SEO professionals who need a fresh sitemap to submit to search engines after a site rebuild or migration.

Developers who want to generate a sitemap for a new site quickly without installing any software.

Content managers who want an inventory of all pages on their site for auditing purposes.

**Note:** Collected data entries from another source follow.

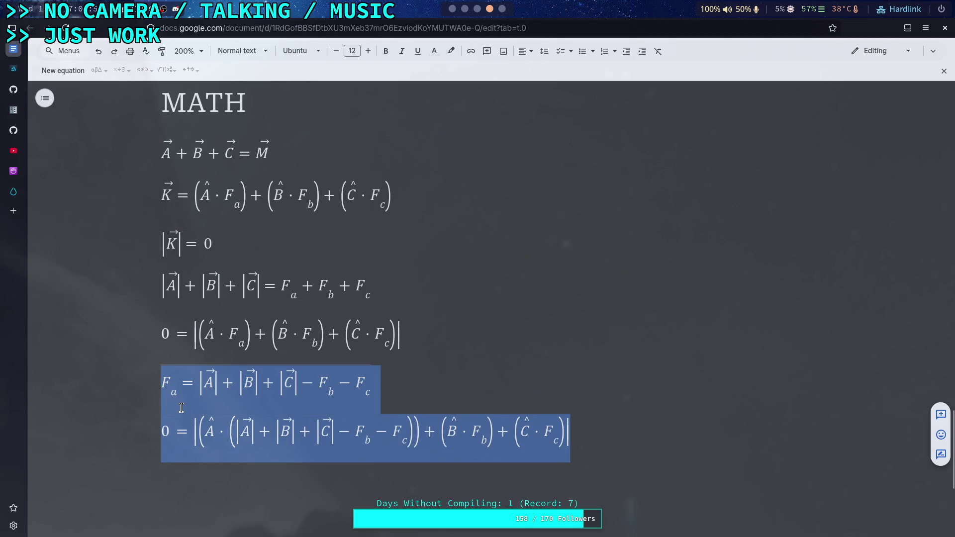
key("BackSpace")
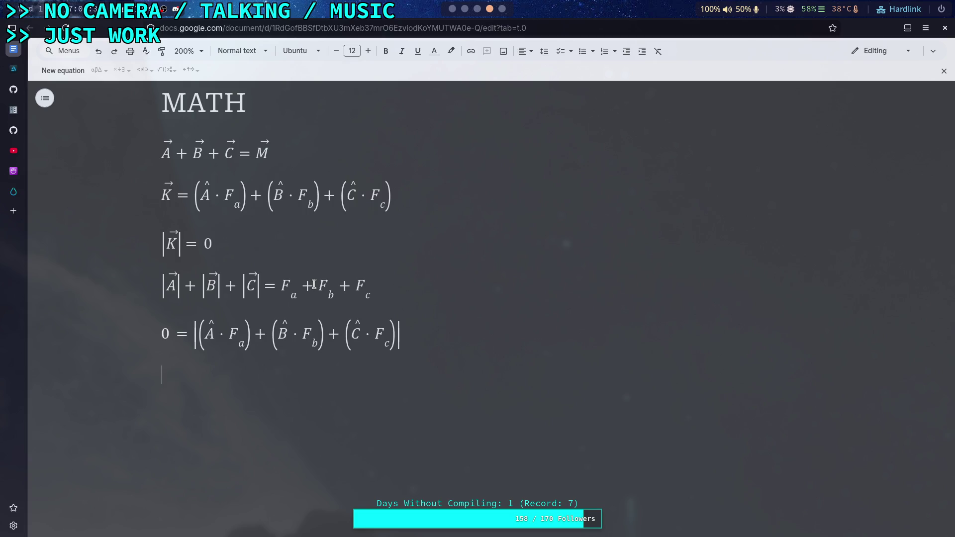
Glance at the Krita triangle sketch, then return to the Google Docs math notes
key("super+5")
scroll(361, 432, "up", 1)
scroll(361, 432, "down", 1)
left_click(500, 14)
scroll(428, 309, "up", 2)
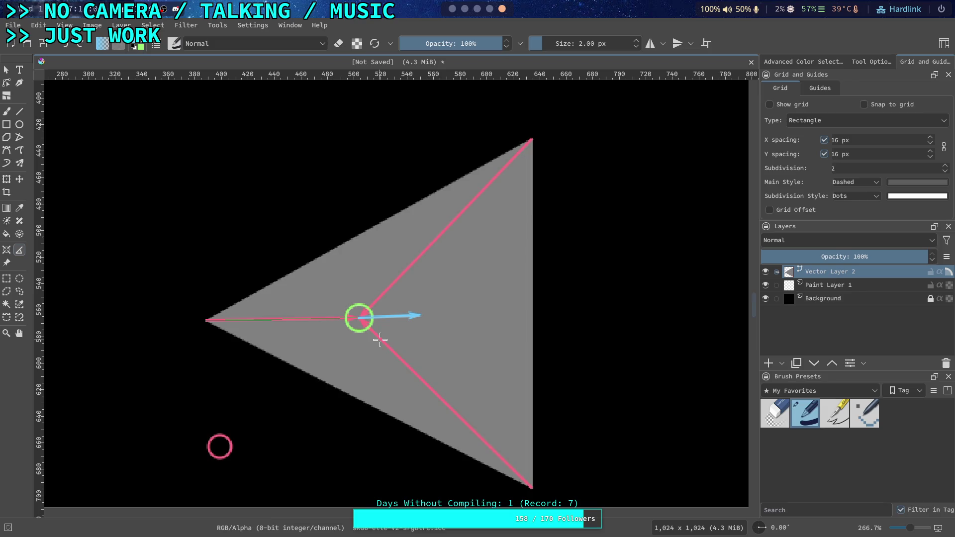
key("super+4")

Digital agencies managing multiple client websites who need to automate sitemap generation at scale.

Why Use This Actor?

Zero setup — no software to install, no command line required
Fast — uses lightweight HTTP crawling (no browser), processes up to 10 parallel requests
Standards-compliant — produces valid XML following the Sitemaps 0.9 protocol
Downloadable output — sitemap.xml is saved to the key-value store for direct download
Structured data — every URL also saved to a dataset for analysis in spreadsheets or databases
Pay per use — charged per page crawled, not a flat fee. Small sites cost fractions of a cent.
Image sitemaps — optional Google Image Sitemap extension support

Data Fields

Each URL found during the crawl produces one record in the dataset:

Field	Type	Description
`url`	string	The full, normalized URL of the page
`title`	string / null	The HTML `<title>` of the page
`statusCode`	number	HTTP status code returned (e.g., 200)
`depth`	number	Crawl depth from the start URL (0 = start page)
`changefreq`	string	The change frequency set for this URL
`priority`	number	The priority value (start URL always 1.0, others configurable)
`lastmod`	string / null	Date in YYYY-MM-DD format from Last-Modified header or today's date
`contentType`	string / null	MIME type of the page (e.g., text/html)
`images`	string[]	List of image URLs found on the page (only if includeImages is enabled)

Pricing

This actor uses Pay Per Event billing:

Event	Cost
Run started	$0.01 (one-time per run)
Per page crawled	$0.001

Example costs:

50-page site: $0.01 + 50 × $0.001 = $0.06
500-page site: $0.01 + 500 × $0.001 = $0.51
5,000-page site: $0.01 + 5,000 × $0.001 = $5.01

How to Use

Step 1: Enter your website URL

In the Website URL field, enter the full URL of the site you want to crawl, including the protocol:

https://example.com

Step 2: Set the page limit

The Max pages to crawl field controls how many pages the actor visits. The default is 100. For large sites, increase this up to 10,000.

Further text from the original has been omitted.